For me, art is a way to honor my experiences—to give them space, form, and voice. Each piece reflects something real I’ve lived through or felt deeply. My hope is that when others see my work, they connect with it in their own way.
If even one person feels seen, understood, or just a little less alone because of what I’ve created, then I know I’m doing something right.


Shame and Punishment
Shame and Punishment is a portrait of the soul worn thin by years of hiding. It speaks of the quiet agony of masking. Folding myself into shapes that weren’t mine, simply to survive in a world that offered no refuge for my truth. I learned early that my joy was too much, my grief too strange, my way of being, wrong. The glances of others that were full of judgment and confusion, became mirrors that taught me to change and shove myself into a more “acceptable” way of being. I thought the only way to be safe was to erase myself. So, I did. Although, the box I’d squeezed into couldn’t hold me forever. Cracks formed, and I spilled out, messy, loud and unfiltered. Still, I held to the feeling that I was not “acceptable” or “digestible’ for the world to accept me. So, I patched those cracks the only way I knew how: with pain, with silence, with the suppression of everything bright and natural within me that longed to be free. This painting is the aftermath.
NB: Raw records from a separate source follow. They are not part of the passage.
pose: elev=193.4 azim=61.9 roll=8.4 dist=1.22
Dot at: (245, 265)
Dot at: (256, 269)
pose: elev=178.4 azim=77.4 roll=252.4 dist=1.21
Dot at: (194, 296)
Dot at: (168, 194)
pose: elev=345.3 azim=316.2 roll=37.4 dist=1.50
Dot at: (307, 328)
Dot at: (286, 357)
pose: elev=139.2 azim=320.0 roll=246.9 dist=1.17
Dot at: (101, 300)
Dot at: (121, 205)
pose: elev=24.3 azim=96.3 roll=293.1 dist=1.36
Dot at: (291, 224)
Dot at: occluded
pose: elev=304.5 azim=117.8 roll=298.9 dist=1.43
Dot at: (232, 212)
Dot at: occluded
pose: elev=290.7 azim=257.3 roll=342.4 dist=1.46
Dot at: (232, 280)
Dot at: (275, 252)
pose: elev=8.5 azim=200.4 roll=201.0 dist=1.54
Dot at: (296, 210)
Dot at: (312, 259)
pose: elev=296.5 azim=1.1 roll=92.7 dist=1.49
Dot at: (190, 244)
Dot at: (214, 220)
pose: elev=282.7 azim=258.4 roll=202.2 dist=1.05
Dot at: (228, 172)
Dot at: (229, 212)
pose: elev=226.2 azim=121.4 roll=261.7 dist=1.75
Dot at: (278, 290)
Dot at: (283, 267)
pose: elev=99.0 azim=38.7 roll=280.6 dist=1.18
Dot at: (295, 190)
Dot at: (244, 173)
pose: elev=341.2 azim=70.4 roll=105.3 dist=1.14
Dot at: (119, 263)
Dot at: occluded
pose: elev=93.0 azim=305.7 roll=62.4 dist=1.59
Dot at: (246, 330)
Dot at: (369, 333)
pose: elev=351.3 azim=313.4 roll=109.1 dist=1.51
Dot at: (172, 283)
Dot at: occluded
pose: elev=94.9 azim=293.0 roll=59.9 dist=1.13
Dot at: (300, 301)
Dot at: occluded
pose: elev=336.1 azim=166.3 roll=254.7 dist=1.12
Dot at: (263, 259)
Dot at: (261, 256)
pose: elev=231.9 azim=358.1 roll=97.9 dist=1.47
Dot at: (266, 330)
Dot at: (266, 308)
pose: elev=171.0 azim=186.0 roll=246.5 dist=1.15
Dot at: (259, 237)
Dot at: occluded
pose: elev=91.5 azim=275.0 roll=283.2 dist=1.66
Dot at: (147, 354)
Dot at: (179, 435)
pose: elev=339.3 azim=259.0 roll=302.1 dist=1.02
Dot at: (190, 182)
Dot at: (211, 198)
A visual echo of what it means to live unseen, punished simply for being. It is a tribute to the self I silenced, and a raw reflection on the shame imposed by a world that punishes being different.
Oil and Acrylic on Canvas with paper mache, nails, plastic bag and press on nails.

Isolation
Isolation is a visual echo of the words and lessons I absorbed growing up. Quiet commands that taught me to shrink, to disappear not only in spirit, but in body. I learned to retreat, to hide myself away, until my room became both sanctuary and prison. There, beneath the silence, a storm brewed—a heavy fog of depression and self-loathing that clung to me for years. Looking into this window, I see the child I was, radiant, creative, full of love. And my heart breaks for her, for the way she turned that light inward and burned herself with it, convinced she was unworthy of being seen, understood, or cherished. That instinct to vanish didn’t disappear. Even now, the habit of isolation lingers. I still find it hard to step outside, to let myself be witnessed, to believe that simply existing in the world is enough.
Acrylic and Oil on canvas with fake blood, scrap fabric, marker, decor barbed wire.

Night Terrors
Night Terrors captures the brutal yet solitary battle I’ve fought and continue to fight against the traumas in my life that find their way into my bed. I wake up, my heart pounding. I’m frozen. Aware but unable to move, as if some invisible force is sitting on my chest. Sometimes I see a figure standing near my bed, watching. I know it’s not real, but in the moment, it doesn’t matter. The fear is real. This torment only got more intense as I withdrew from the substances I once used to escape. The process of cleansing became its own kind of hell, one that magnified the fear and anxiety that already lived inside me. These nights bleed into my days, leaving behind a quiet terror. If you see yourself in this, please know you're not alone. I wish you sleep untouched by fear.